_Parties de l'exercice_.
1. Répondez à ces questions sur le texte consacré à Nicolas Schneider :
(a) Avec quoi dessine-t-on dans les carnets de moleskine ?
(b) Que faut-il, selon l'artiste, pendant le travail à l'ordinateur ?
(c) Combien de sirènes voit-on dans Le Chant des sirènes ?
2. Rendez mot pour mot le passage du texte consacré à Nicolas Schneider qui débute aux mots « Le jeu consiste alors » et s'arrête après « de la transmutation. ».

_Texte à étudier_.
D’abord le jeu consiste à dessiner dans les carnets de moleskine fins, nombreux, certains très petits, d’autres un peu moins, datés, avec pour quelques-uns la mention d’un lieu. Les règles peuvent changer. Encre, feutre, crayon de papier, aquarelle. L’eau, déjà, toujours. Elle fait onduler, gonfler, réagir le papier. Laisser sécher.
Le jeu consiste ensuite à choisir. Hasard ou chance, quelquefois cela semble aller de soi, d’autres fois pas du tout. Puis numériser, « travailler à l’ordinateur » – quelles retouches, guidées par quoi… sinon par un esprit de décision exercé, sûr. Il faut, dit l’artiste, que ça aille vite. On voit alors ce qui pourra rester.
Le jeu consiste alors à projeter les dessins agrandis, lumineux grâce au vidéo-projecteur, et, partant du tracé « au crayon aquarelle », « l’inonder ». Il pleut à verse sur ces feuilles, l’eau gagne, envahit. Des dessins naissent de cette inondation voulue. Souvent, au-delà des paysage se souvenant de la rivière originelle, des bêtes, bipèdes, corps incomplets, silhouettes bancales…

Nicolas Schneider ne cache rien du processus, depuis les carnets jusqu’aux mises en scène adoptées pour certaines séries, dans certains lieux. On peut donc en parler de ce point de vue, formellement. Il se passe entre les deux formats, médias, entre l’atelier, l’espace d’exposition, quelque chose de déterminant, de l’ordre de la transmutation.
Mais pour qui découvre, exposés, reproduits, les grands dessins/peintures, sans savoir disposer d’un mode d’emploi : faut-il absolument connaître l’origine de ce monde ? Et si le spectateur veut y voir une fiction, quitte à remplir lui-même les blancs, fiction qu’il ferait sienne, pourquoi non ?

Le jeu continue ainsi, du côté du spectateur, s’il veut – il veut bien. Il peut être question de découvrir les formes, se faire au motif, sans pour autant vouloir savoir qui, quoi. Les titres permettent de suivre un peu mieux (pas toujours). L’eau resurgit, île où se perdre ; les rivières ont chacune leur tonalité. Si « Tout va bien », ça n’est pas bien lisible…
Parfois entrent des sortes d’animaux, parfois s’inscrivent des entrelacs. Dans Le Chant des sirènes, on n’en voit aucune, le tout étant de les entendre.

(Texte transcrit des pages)
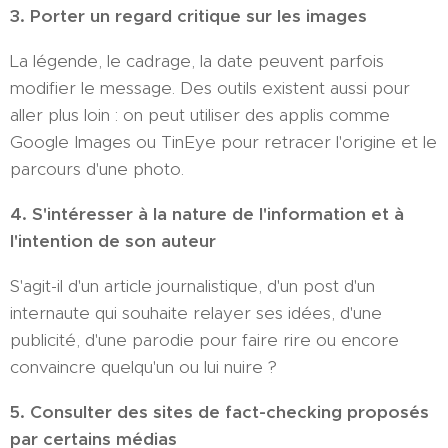
3. Porter un regard critique sur les images
La légende, le cadrage, la date peuvent parfois
modifier le message. Des outils existent aussi pour
aller plus loin : on peut utiliser des applis comme
Google Images ou TinEye pour retracer l'origine et le
parcours d'une photo.
4. S'intéresser à la nature de l'information et à
l'intention de son auteur
S'agit-il d'un article journalistique, d'un post d'un
internaute qui souhaite relayer ses idées, d'une
publicité, d'une parodie pour faire rire ou encore
convaincre quelqu'un ou lui nuire ?
5. Consulter des sites de fact-checking proposés
par certains médias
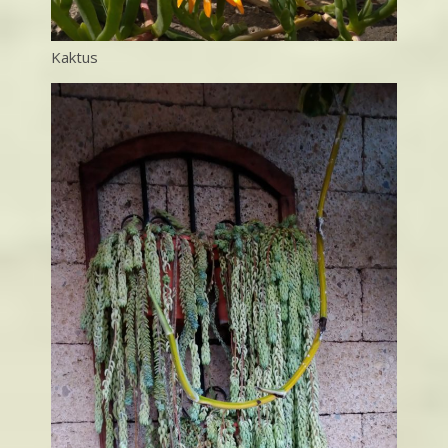
Kaktus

_Corrigé de l'exercice_.
1.
(a) Encre, feutre, crayon de papier, aquarelle.
(b) Que ça aille vite.
(c) Aucune.

2.
Le jeu consiste alors à projeter les dessins agrandis, lumineux grâce au vidéo-projecteur, et, partant du tracé « au crayon aquarelle », « l’inonder ». Il pleut à verse sur ces feuilles, l’eau gagne, envahit. Des dessins naissent de cette inondation voulue. Souvent, au-delà des paysage se souvenant de la rivière originelle, des bêtes, bipèdes, corps incomplets, silhouettes bancales…

Nicolas Schneider ne cache rien du processus, depuis les carnets jusqu’aux mises en scène adoptées pour certaines séries, dans certains lieux. On peut donc en parler de ce point de vue, formellement. Il se passe entre les deux formats, médias, entre l’atelier, l’espace d’exposition, quelque chose de déterminant, de l’ordre de la transmutation.